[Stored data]
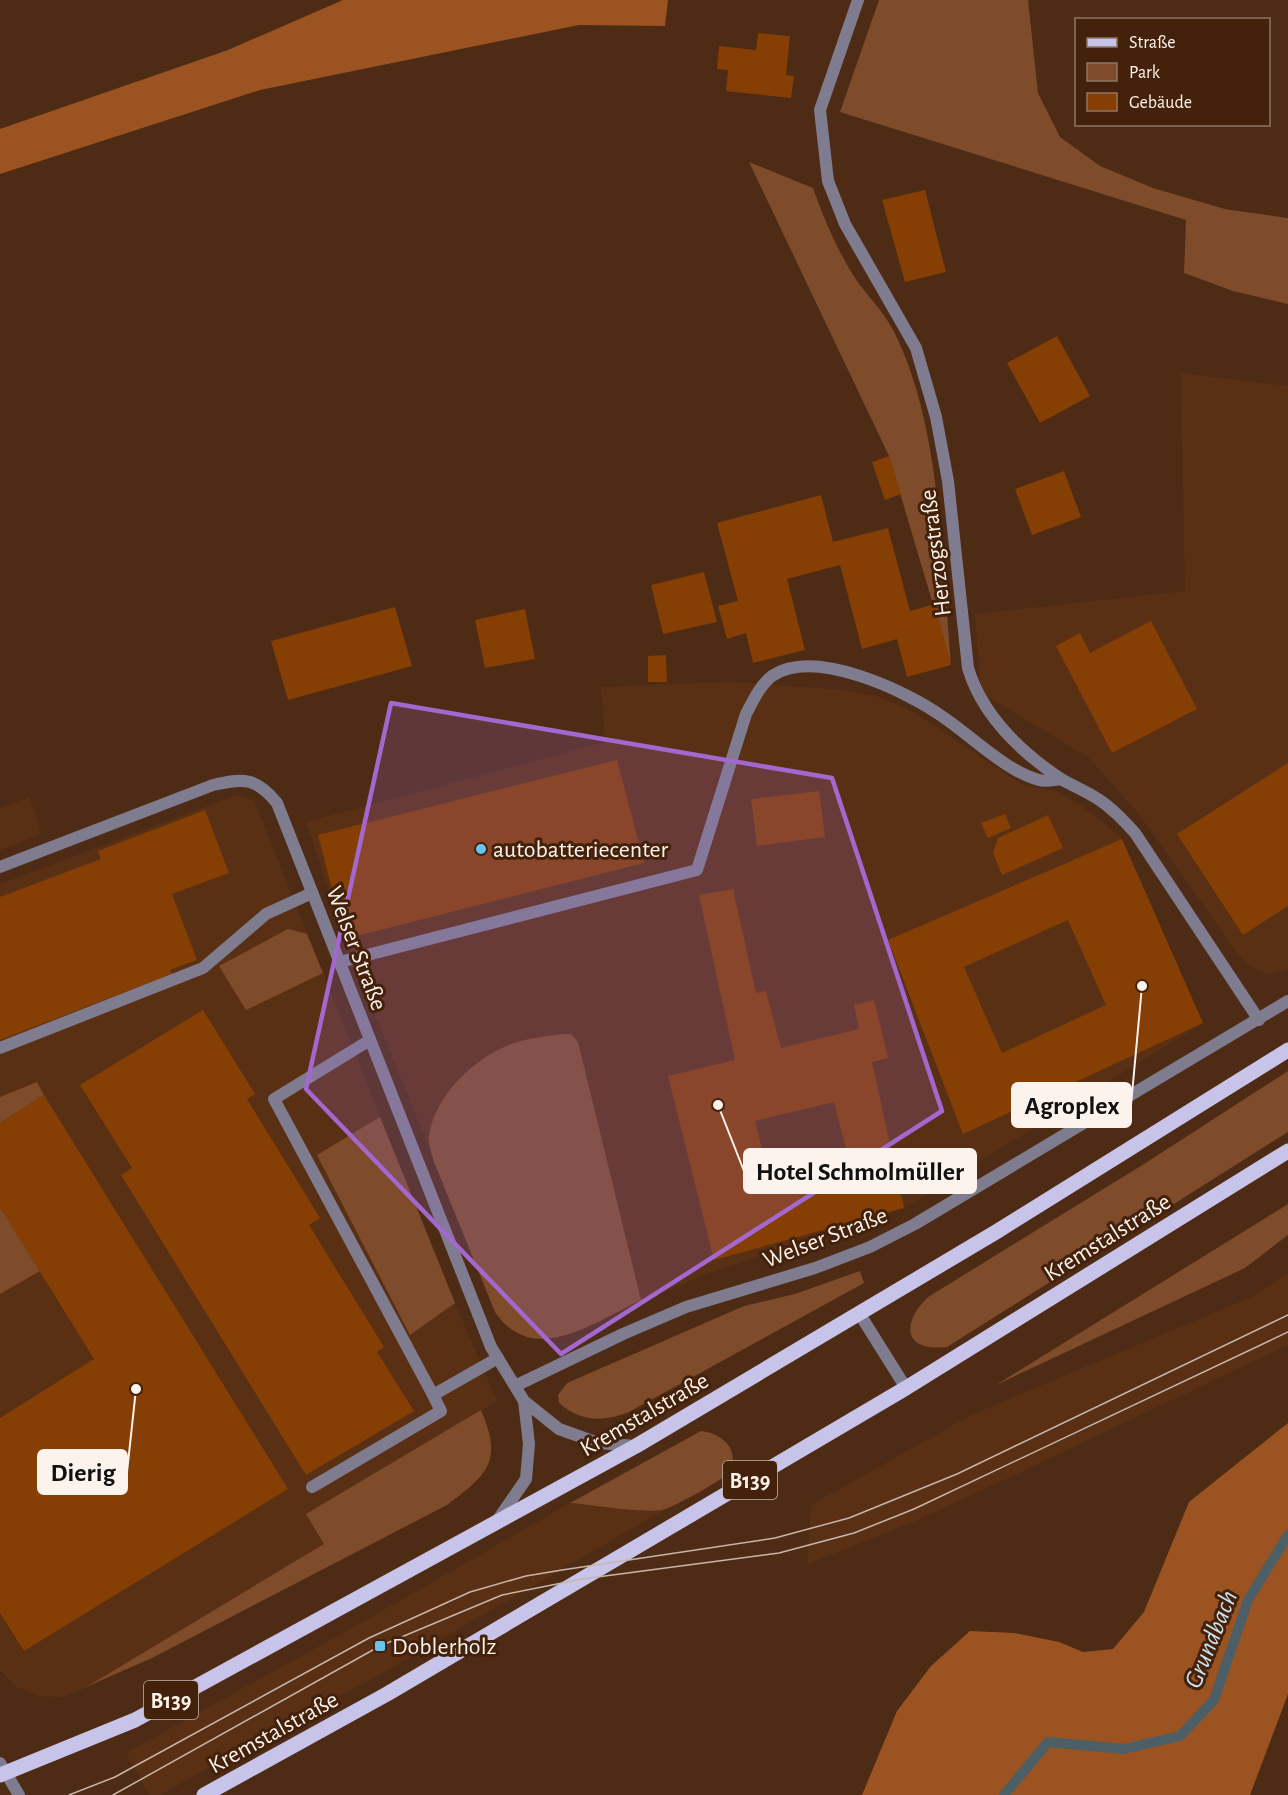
<svg xmlns="http://www.w3.org/2000/svg" width="1288" height="1795" viewBox="0 0 1288 1795" font-family="'Alegreya Sans',sans-serif">
	<style>
		.built { fill: #5a3015 }
		.green { fill: #7e4b2b }
		.forest { fill: #9c5322 }
		.lines { fill: none; stroke-linecap: round; stroke-linejoin: round }
		.stream { stroke: #4c5f67; stroke-width: 10 }
		.building { fill: #853e03; fill-rule: evenodd }
		.lane { stroke: #7f7c8f; stroke-width: 12 }
		.street { stroke: #7f7c8f; stroke-width: 12 }
		.primary { stroke: #c8c3e9; stroke-width: 15 }
		.tram { stroke: #c7b6aa; stroke-width: 1.5 }
		.marked { fill: #a268cd; fill-opacity: 0.2; stroke: #a268cd; stroke-width: 4.5; stroke-linejoin: round }
		.poi-dot { fill: #68c4f0; stroke: #43210a; stroke-width: 2 }
		.labels { text-anchor: middle; stroke-width: 6; stroke-linejoin: round; paint-order: stroke }
		.shield { fill: #43210a; stroke: #c4b4a9; stroke-width: 1.5 }
		.shield-label { font-size: 22px; font-weight: bold; fill: #fcf3ed }
		.street-label { font-size: 24px; fill: #fcf3ed; stroke: #43210a }
		.poi-label { font-size: 24px; fill: #fcf3ed; stroke: #43210a; text-anchor: start }
		.water-label { font-size: 26px; font-style: italic; fill: #cde3ef; stroke: #43210a }
		.leader { fill: none; stroke: #fcf3ed; stroke-width: 2 }
		.callout-dot { fill: #fcf3ed; stroke: #43210a; stroke-width: 2 }
		.callout { fill: #fcf3ed; stroke: #fcf3ed; stroke-width: 2 }
		.callout-label { font-size: 26px; text-anchor: middle; font-weight: bold; fill: #111 }
	</style>
	<rect width="100%" height="100%" fill="#4e2b14"/>
	<path class="built" d="M 1181,373 L 1288,386 L 1288,969 L 1269,975 L 1249,966 L 1238,954 L 1139,814 L 1089,758 L 981,693 L 975,614 L 1185,591 Z
		M 733,682 L 843,690 L 880,697 L 913,712 L 1023,785 L 1059,791 L 1093,814 L 1122,839 L 1203,1023 L 904,1208 L 703,1275 L 558,1338 L 526,1338 L 503,1324 L 495,1312 L 345,939 L 306,822 L 605,742 L 601,687 Z
		M 237,795 L 254,800 L 455,1303 L 497,1401 L 481,1411 L 492,1439 L 490,1461 L 474,1483 L 446,1505 L 233,1616 L 152,1658 L 76,1692 L 62,1697 L 38,1696 L 15,1686 L 0,1670 L 0,884 Z
		M 29,797 L 42,834 L 0,850 L 0,808 Z
		M 1288,1273 L 1288,1345 L 1019,1473 L 911,1523 L 807,1564 L 811,1505 L 971,1415 L 1254,1296 Z
		M 570,1503 L 664,1510 L 386,1671 L 160,1795 L 149,1795 L 126,1753 L 361,1623 Z"/>
	<path class="green" d="M 879,0 L 1028,0 L 1038,93 L 1060,137 L 1100,166 L 1153,188 L 1225,209 L 1288,218 L 1288,304 L 1233,291 L 1184,273 L 1186,220 L 840,112 Z
		M 749,162 L 813,188 C 824,219 836,247 853,275 C 865,294 883,310 893,330 C 941,422 942,562 951,665 L 889,456 Z
		M 288,929 L 307,934 L 323,973 L 246,1010 L 219,966 Z
		M 564,1034 L 571,1034 L 578,1042 L 641,1300 C 595,1322 533,1368 495,1312 L 434,1162 C 432,1154 428,1144 429,1135 C 436,1094 475,1057 514,1043 C 530,1038 547,1036 564,1034 Z
		M 1288,1071 L 1288,1132 L 947,1347 C 903,1352 901,1323 928,1297 L 1144,1164 Z
		M 37,1082 L 44,1095 L 0,1123 L 0,1097 Z
		M 380,1117 L 455,1303 L 410,1335 L 317,1155 Z
		M 1288,1204 L 1288,1235 L 1245,1268 L 996,1385 Z
		M 0,1207 L 40,1271 L 0,1294 Z
		M 860,1271 L 864,1283 L 629,1412 C 604,1422 580,1422 559,1403 L 558,1395 L 567,1383 L 744,1306 L 795,1294 Z
		M 481,1410 C 503,1462 488,1474 447,1505 L 152,1658 L 88,1686 L 324,1544 L 306,1514 Z
		M 701,1431 C 723,1433 744,1453 726,1475 C 721,1481 670,1509 662,1510 C 639,1513 595,1505 570,1503 Z"/>
	<path class="forest" d="M 343,0 L 668,0 L 665,26 L 579,25 L 260,90 L 0,174 L 0,129 L 228,50 Z
		M 1288,1423 L 1288,1694 L 1250,1795 L 862,1795 L 897,1711 L 931,1666 L 970,1631 L 1015,1633 L 1059,1642 L 1083,1652 L 1113,1649 L 1144,1612 L 1189,1502 Z"/>
	<g class="lines">
		<path class="stream" d="M 1004,1795 L 1048,1742 L 1124,1749 L 1180,1736 L 1214,1700 L 1248,1600 L 1288,1535"/>
	</g>
	<path class="building" d="M 758,33 L 790,36 L 786,75 L 794,76 L 791,98 L 726,91 L 728,70 L 717,69 L 719,46 L 756,50 Z
		M 925,190 L 946,272 L 905,282 L 882,200 Z
		M 1057,336 L 1090,396 L 1040,423 L 1007,363 Z
		M 889,456 L 901,494 L 885,500 L 872,462 Z
		M 1064,471 L 1081,517 L 1032,535 L 1015,489 Z
		M 821,495 L 833,542 L 888,528 L 910,611 L 935,604 L 951,665 L 907,677 L 897,639 L 862,649 L 840,565 L 787,579 L 805,650 L 753,663 L 746,633 L 727,639 L 718,606 L 738,601 L 717,523 Z
		M 704,572 L 717,622 L 663,634 L 651,585 Z
		M 395,607 L 412,666 L 288,700 L 271,641 Z
		M 525,609 L 535,659 L 485,668 L 475,620 Z
		M 1151,621 L 1197,709 L 1112,753 L 1056,646 L 1080,633 L 1090,653 Z
		M 666,655 L 667,682 L 648,682 L 648,656 Z
		M 617,760 L 644,863 L 345,939 L 318,835 Z
		M 1288,763 L 1288,906 L 1243,935 L 1177,834 Z
		M 819,791 L 825,837 L 757,846 L 751,799 Z
		M 205,810 L 229,873 L 172,894 L 197,960 L 170,970 L 172,974 L 0,1040 L 0,897 L 101,859 L 98,851 Z
		M 1005,814 L 1011,828 L 988,838 L 981,823 Z
		M 1048,815 L 1063,848 L 1002,875 L 993,853 L 998,838 Z
		M 1122,839 L 1203,1023 L 963,1134 L 888,940 ZM 1068,920 L 1106,1005 L 1002,1053 L 964,967 Z
		M 733,889 L 756,993 L 766,991 L 781,1048 L 859,1029 L 854,1005 L 874,1000 L 888,1058 L 872,1062 L 904,1208 L 714,1260 L 668,1076 L 735,1060 L 699,895 ZM 834,1102 L 849,1160 L 770,1180 L 755,1121 Z
		M 203,1010 L 255,1094 L 247,1099 L 320,1218 L 309,1225 L 384,1347 L 377,1352 L 414,1411 L 306,1475 L 121,1175 L 132,1168 L 80,1085 Z
		M 44,1095 L 288,1489 L 24,1651 L 0,1613 L 0,1418 L 94,1359 L 0,1207 L 0,1123 Z"/>
	<g class="lines">
		<path class="lane" d="M 340,962 L 697,870 L 746,714 C 753,701 760,685 772,676 C 814,647 907,691 943,717 C 970,735 1007,772 1039,780 C 1045,782 1054,780 1061,779
			M 370,1040 L 274,1099 L 433,1395 L 498,1358
			M 0,1048 L 203,968 L 266,914 L 312,893
			M 859,1313 L 906,1388
			M 312,1487 L 441,1411 L 433,1395"/>
		<path class="street" d="M 858,0 L 820,110 L 828,181 L 845,224 L 916,348 L 936,417 L 948,481 L 968,668 C 982,715 1021,752 1061,779 C 1073,786 1086,791 1098,799 C 1112,808 1123,820 1135,833 L 1259,1020
			M 0,867 L 213,785 C 243,778 256,777 277,803 L 491,1347 L 524,1401 L 559,1429 L 598,1443 L 636,1446
			M 515,1386 L 623,1334 L 686,1307 L 815,1268 L 870,1247 L 915,1224 L 1288,1001
			M 497,1521 L 526,1479 L 529,1444 L 524,1401
			M 0,1763 L 19,1795"/>
		<path class="primary" d="M 0,1775 L 135,1720 L 636,1446 L 996,1232 L 1288,1050
			M 204,1795 L 387,1694 L 906,1388 L 1288,1151"/>
		<path class="tram" d="M 69,1795 L 115,1777 L 369,1638 L 470,1592 L 526,1576 L 562,1570 L 775,1538 L 849,1518 L 957,1474 L 1288,1315
			M 113,1795 L 380,1646 L 502,1595 L 582,1579 L 779,1553 L 854,1533 L 914,1509 L 1288,1332"/>
	</g>
	<path class="marked" d="M 391,703 L 832,778 L 942,1111 L 561,1354 L 306,1089 Z"/>
	<g class="poi-dot">
		<circle cx="481" cy="849" r="6"/>
		<rect x="374" y="1640" width="12" height="12" rx="3"/>
	</g>
	<g class="labels">
		<g class="shield">
			<rect x="723" y="1461" width="54" height="38" rx="4.5"/>
			<rect x="144" y="1681" width="54" height="38" rx="4.5"/>
		</g>
		<g class="shield-label">
			<text x="750" y="1488">B139</text>
			<text x="171" y="1708">B139</text>
		</g>
		<g class="street-label">
			<text transform="translate(935 553) rotate(-97)" y="8">Herzogstraße</text>
			<text transform="translate(357 948) rotate(69)" y="8">Welser Straße</text>
			<text transform="translate(825 1237) rotate(-21)" y="8">Welser Straße</text>
			<text transform="translate(1107 1237) rotate(-32)" y="8">Kremstalstraße</text>
			<text transform="translate(644 1414) rotate(-30)" y="8">Kremstalstraße</text>
			<text transform="translate(273 1732) rotate(-29)" y="8">Kremstalstraße</text>
		</g>
		<g class="poi-label">
			<text x="493" y="857">autobatteriecenter</text>
			<text x="392" y="1654">Doblerholz</text>
		</g>
		<g class="water-label">
			<text transform="translate(1210 1639) rotate(-68)" y="9">Grundbach</text>
		</g>
	</g>
	<path class="leader" d="M1142 986L1131 1105M718 1105L744 1171M136 1389L127 1472"/>
	<g class="callout-dot">
		<circle cx="1142" cy="986" r="6"/>
		<circle cx="718" cy="1105" r="6"/>
		<circle cx="136" cy="1389" r="6"/>
	</g>
	<g class="callout">
		<rect x="1012" y="1083" width="119" height="44" rx="6"/>
		<rect x="744" y="1149" width="232" height="44" rx="6"/>
		<rect x="38" y="1450" width="89" height="44" rx="6"/>
	</g>
	<g class="callout-label">
		<text x="1072" y="1114">Agroplex</text>
		<text x="860" y="1180">Hotel Schmolmüller</text>
		<text x="83" y="1481">Dierig</text>
	</g>
	<rect x="1075" y="18" width="195" height="108" fill="#43210a" stroke="#8d7565" stroke-width="1.5"/>
	<rect x="1087" y="38" width="30" height="9" fill="#c8c3e9" stroke="#8d7565" stroke-width="1.5"/>
	<text x="1129" y="48" font-size="18" fill="#fcf3ed">Straße</text>
	<rect x="1087" y="63" width="30" height="18" fill="#7e4b2b" stroke="#8d7565" stroke-width="1.5"/>
	<text x="1129" y="78" font-size="18" fill="#fcf3ed">Park</text>
	<rect x="1087" y="93" width="30" height="18" fill="#853e03" stroke="#8d7565" stroke-width="1.5"/>
	<text x="1129" y="108" font-size="18" fill="#fcf3ed">Gebäude</text>
</svg>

▶ [Work required]:
Once you find the line with "M 1288,1204 L" above, print it and every line after it up to and including the line with "M 1151,621 L", exactly as written and nothing else.

▶ [Response area]:
		M 1288,1204 L 1288,1235 L 1245,1268 L 996,1385 Z
		M 0,1207 L 40,1271 L 0,1294 Z
		M 860,1271 L 864,1283 L 629,1412 C 604,1422 580,1422 559,1403 L 558,1395 L 567,1383 L 744,1306 L 795,1294 Z
		M 481,1410 C 503,1462 488,1474 447,1505 L 152,1658 L 88,1686 L 324,1544 L 306,1514 Z
		M 701,1431 C 723,1433 744,1453 726,1475 C 721,1481 670,1509 662,1510 C 639,1513 595,1505 570,1503 Z"/>
	<path class="forest" d="M 343,0 L 668,0 L 665,26 L 579,25 L 260,90 L 0,174 L 0,129 L 228,50 Z
		M 1288,1423 L 1288,1694 L 1250,1795 L 862,1795 L 897,1711 L 931,1666 L 970,1631 L 1015,1633 L 1059,1642 L 1083,1652 L 1113,1649 L 1144,1612 L 1189,1502 Z"/>
	<g class="lines">
		<path class="stream" d="M 1004,1795 L 1048,1742 L 1124,1749 L 1180,1736 L 1214,1700 L 1248,1600 L 1288,1535"/>
	</g>
	<path class="building" d="M 758,33 L 790,36 L 786,75 L 794,76 L 791,98 L 726,91 L 728,70 L 717,69 L 719,46 L 756,50 Z
		M 925,190 L 946,272 L 905,282 L 882,200 Z
		M 1057,336 L 1090,396 L 1040,423 L 1007,363 Z
		M 889,456 L 901,494 L 885,500 L 872,462 Z
		M 1064,471 L 1081,517 L 1032,535 L 1015,489 Z
		M 821,495 L 833,542 L 888,528 L 910,611 L 935,604 L 951,665 L 907,677 L 897,639 L 862,649 L 840,565 L 787,579 L 805,650 L 753,663 L 746,633 L 727,639 L 718,606 L 738,601 L 717,523 Z
		M 704,572 L 717,622 L 663,634 L 651,585 Z
		M 395,607 L 412,666 L 288,700 L 271,641 Z
		M 525,609 L 535,659 L 485,668 L 475,620 Z
		M 1151,621 L 1197,709 L 1112,753 L 1056,646 L 1080,633 L 1090,653 Z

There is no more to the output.